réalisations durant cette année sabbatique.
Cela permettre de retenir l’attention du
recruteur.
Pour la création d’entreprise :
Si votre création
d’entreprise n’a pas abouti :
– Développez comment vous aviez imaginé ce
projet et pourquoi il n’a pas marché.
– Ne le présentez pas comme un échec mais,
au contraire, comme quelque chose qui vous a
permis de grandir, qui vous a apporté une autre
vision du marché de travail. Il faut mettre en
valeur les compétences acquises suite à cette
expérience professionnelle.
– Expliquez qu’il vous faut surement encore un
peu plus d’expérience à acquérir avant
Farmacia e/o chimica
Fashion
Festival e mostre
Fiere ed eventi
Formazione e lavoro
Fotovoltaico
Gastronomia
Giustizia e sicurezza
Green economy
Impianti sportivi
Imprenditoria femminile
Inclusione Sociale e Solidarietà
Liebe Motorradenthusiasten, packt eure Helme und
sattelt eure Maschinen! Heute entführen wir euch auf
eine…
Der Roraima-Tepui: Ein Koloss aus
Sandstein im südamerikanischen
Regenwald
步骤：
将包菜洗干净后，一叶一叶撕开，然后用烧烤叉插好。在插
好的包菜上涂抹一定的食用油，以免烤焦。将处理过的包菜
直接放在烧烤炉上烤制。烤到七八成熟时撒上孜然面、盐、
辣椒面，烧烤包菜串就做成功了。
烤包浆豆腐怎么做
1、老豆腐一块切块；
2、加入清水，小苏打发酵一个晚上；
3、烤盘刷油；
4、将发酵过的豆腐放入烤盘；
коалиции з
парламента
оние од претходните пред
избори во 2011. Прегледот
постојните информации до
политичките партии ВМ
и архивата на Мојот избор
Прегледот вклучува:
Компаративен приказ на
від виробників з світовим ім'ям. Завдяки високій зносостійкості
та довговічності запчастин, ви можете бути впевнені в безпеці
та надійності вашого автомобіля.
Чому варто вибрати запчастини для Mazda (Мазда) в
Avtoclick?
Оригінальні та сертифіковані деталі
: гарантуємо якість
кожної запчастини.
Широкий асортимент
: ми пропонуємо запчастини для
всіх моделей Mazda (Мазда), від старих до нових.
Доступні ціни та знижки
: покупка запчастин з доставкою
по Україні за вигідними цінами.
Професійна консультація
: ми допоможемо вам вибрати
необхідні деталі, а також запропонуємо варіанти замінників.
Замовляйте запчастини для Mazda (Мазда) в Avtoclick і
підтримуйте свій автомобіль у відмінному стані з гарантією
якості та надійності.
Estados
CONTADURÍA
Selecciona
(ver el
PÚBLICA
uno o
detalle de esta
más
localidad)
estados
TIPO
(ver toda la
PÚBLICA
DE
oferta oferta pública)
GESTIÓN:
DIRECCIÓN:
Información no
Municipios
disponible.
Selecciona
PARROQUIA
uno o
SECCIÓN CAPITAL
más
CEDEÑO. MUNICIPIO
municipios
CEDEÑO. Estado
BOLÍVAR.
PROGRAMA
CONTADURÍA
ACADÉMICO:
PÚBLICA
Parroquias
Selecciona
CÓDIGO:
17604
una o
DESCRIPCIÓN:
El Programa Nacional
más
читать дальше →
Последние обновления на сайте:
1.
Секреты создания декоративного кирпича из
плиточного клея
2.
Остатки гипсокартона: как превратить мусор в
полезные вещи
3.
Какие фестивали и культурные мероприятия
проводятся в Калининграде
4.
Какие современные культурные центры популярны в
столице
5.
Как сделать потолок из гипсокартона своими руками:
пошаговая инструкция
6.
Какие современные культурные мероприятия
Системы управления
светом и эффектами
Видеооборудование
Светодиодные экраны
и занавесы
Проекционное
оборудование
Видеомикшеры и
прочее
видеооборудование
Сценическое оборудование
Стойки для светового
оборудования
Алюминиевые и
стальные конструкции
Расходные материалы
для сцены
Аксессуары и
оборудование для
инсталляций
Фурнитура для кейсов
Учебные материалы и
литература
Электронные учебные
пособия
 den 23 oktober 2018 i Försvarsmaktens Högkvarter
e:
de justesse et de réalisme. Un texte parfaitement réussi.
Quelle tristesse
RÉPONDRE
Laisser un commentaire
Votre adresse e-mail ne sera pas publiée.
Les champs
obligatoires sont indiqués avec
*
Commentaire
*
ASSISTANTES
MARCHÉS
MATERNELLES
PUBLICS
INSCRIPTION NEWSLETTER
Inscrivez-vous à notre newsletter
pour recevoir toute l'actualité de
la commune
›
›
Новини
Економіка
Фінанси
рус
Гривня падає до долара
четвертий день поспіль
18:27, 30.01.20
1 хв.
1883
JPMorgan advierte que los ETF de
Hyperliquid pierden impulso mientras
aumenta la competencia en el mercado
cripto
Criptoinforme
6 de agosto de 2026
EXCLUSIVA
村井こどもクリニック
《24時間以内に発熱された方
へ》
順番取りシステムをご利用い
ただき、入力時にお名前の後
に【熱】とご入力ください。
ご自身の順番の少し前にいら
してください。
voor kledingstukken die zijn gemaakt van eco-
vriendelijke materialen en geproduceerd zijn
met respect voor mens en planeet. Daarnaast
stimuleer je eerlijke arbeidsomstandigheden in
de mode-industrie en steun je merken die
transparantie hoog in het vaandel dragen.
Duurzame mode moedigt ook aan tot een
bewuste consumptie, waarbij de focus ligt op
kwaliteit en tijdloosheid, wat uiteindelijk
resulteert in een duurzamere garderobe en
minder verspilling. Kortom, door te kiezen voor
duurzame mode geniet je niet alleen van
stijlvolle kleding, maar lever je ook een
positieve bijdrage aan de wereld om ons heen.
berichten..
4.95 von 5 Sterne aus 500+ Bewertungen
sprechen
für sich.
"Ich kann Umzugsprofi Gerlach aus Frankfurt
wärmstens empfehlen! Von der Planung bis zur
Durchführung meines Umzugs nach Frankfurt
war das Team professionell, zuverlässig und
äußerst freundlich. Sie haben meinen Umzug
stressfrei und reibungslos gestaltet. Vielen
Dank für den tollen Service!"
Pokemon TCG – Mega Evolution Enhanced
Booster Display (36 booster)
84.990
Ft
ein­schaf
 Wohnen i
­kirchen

===

▶ What the task requires:
Please give the entries again from their first line through the line containing "permis de grandir, qui", substituting "revers" for "échec" and leaving everything else unchanged.

▶ Result:
réalisations durant cette année sabbatique.
Cela permettre de retenir l’attention du
recruteur.
Pour la création d’entreprise :
Si votre création
d’entreprise n’a pas abouti :
– Développez comment vous aviez imaginé ce
projet et pourquoi il n’a pas marché.
– Ne le présentez pas comme un revers mais,
au contraire, comme quelque chose qui vous a
permis de grandir, qui vous a apporté une autre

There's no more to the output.